AI Recommendation Engine | Marketplace Personalization Case Study

Client overview

Industry focus: Marketplace
Portfolio segment: SaaS / Enterprise
Organization profile: Regional C2C marketplace, 18M listings, diversified categories

Static category boosts favored incumbents; sellers complained discovery buried new inventory. Regulatory scrutiny on algorithmic transparency increased after competitor fines abroad.
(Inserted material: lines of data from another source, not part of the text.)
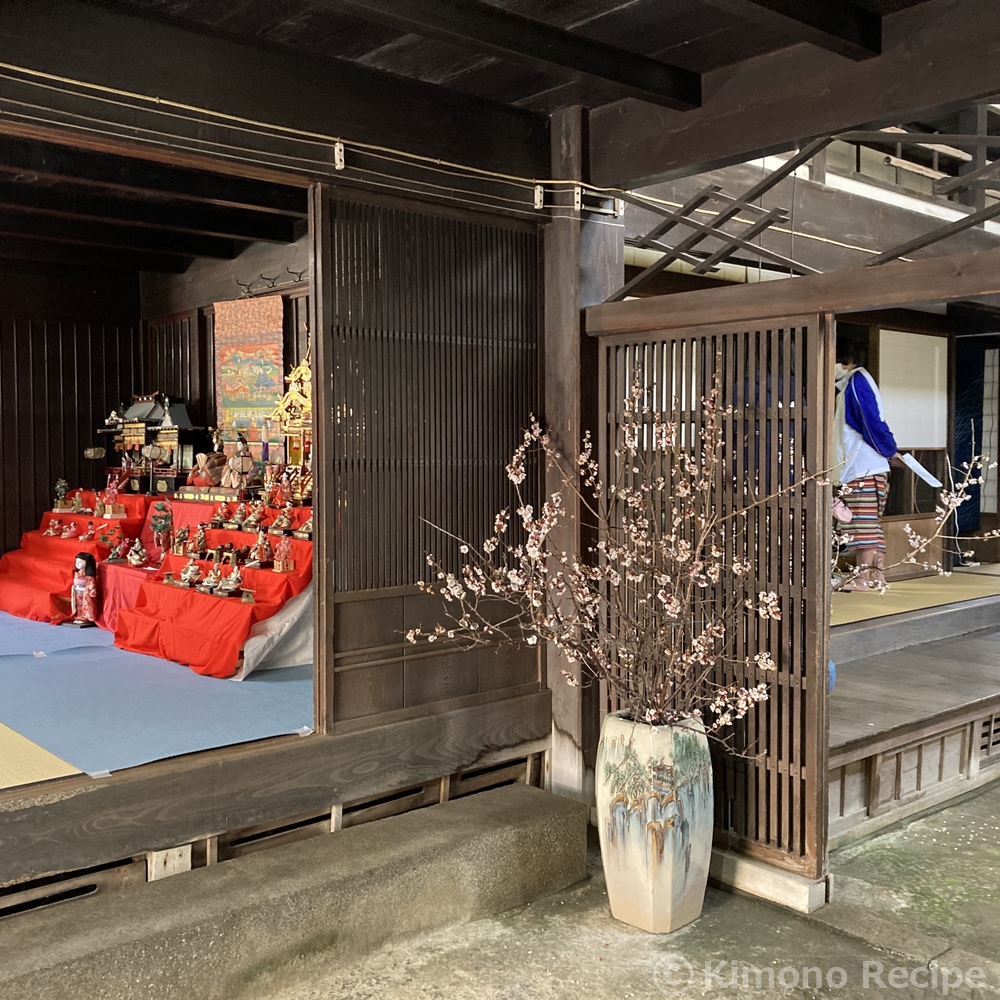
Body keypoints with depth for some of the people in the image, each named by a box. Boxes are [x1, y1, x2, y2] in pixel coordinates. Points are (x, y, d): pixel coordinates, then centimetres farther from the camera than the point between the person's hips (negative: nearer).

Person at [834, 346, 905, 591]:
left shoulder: (857, 381, -7)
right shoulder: (848, 387, 22)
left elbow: (872, 419, -14)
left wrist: (890, 451, -9)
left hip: (863, 468, -10)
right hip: (857, 467, 10)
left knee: (862, 524, -11)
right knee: (871, 525, 9)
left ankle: (864, 577, -11)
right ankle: (878, 576, 12)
Product leadership wanted measurable incremental GMV without black-box ML backlash.

Problem

Heuristic ranking capped GMV and obscured fairness; offline models drifted quickly vs. seasonal inventory.

Cold-start listings rarely surfaced despite quality signals available from seller history on other platforms when linked.

Offline batch recommendations conflicted with real-time inventory locks, frustrating buyers.

Data science lacked experimentation plumbing; engineers shipped "shadow" weights manually via config flags.

Solution

Two-stage retrieve-then-rank pipeline with embeddings, contextual bandits for exploration, fairness constraints, real-time inventory filters, and automated offline/online evaluation harness.

Candidate generation blended collaborative filtering residuals with transformer-lite embeddings trained on anonymized interaction sequences; ANN index on managed vector DB with replication per region.

Bandit layer optimized exploration budget per session class; constraints penalized disproportionate demographic skew detected via proxy auditing buckets agreed with legal.

Serving path hit Redis-backed feature store with staleness SLAs; fallback to deterministic ranking if drift detectors fired.

Implementation

1
Measurement discipline
Defined incremental metrics with holdout geography design; economist reviewed assumptions on seasonality. Logging schema captured propensity weights for audit.
2
Safe gradual rollout
Shadow mode replayed decisions vs. baseline; progressive traffic ramps with kill switch tied to GMV guardrails.
3
Seller communication
Transparency center explained non-personal signals used; appealed ranking disputes routed with ticket IDs correlated to ranking snapshots.

Tools & platforms

PyTorch
Ray
FAISS-compatible ANN service
MLflow
Feast feature store

Engineering challenges addressed

Latency budget vs. embedding dimensionality — distilled student models closed gap.
Fairness definitions negotiation across legal/product — documented trade-offs explicitly.

Program artifacts & environments

Abstract neural network visualization on screen — Embedding spaces were monitored for drift weekly.

People browsing retail marketplace on tablets — Human evaluation panels complemented automated uplift metrics.

Tech stack

Python
PyTorch
Ray
Redis
Kafka
Kubernetes
AWS
Snowflake
MLflow

Results

+14.3% incremental GMV in masked holdout regions vs. control
Cold-start listings median impressions +37% first week post-publish
Seller fairness complaints down 41% vs. prior heuristic era baseline

Quantified impact

+14.3% incremental GMV
Causal estimate with geographic holdouts + difference-in-differences robustness.
p95 ranking latency 86ms
Including ANN + bandit scoring at peak traffic.

Key takeaways

Recommendation ROI requires causal measurement — offline accuracy alone misleads executives.
Fairness tooling must be productized, not slide-deck promises after PR crises.
Exploration budgets should be financially capped — unconstrained bandits burn trust quickly.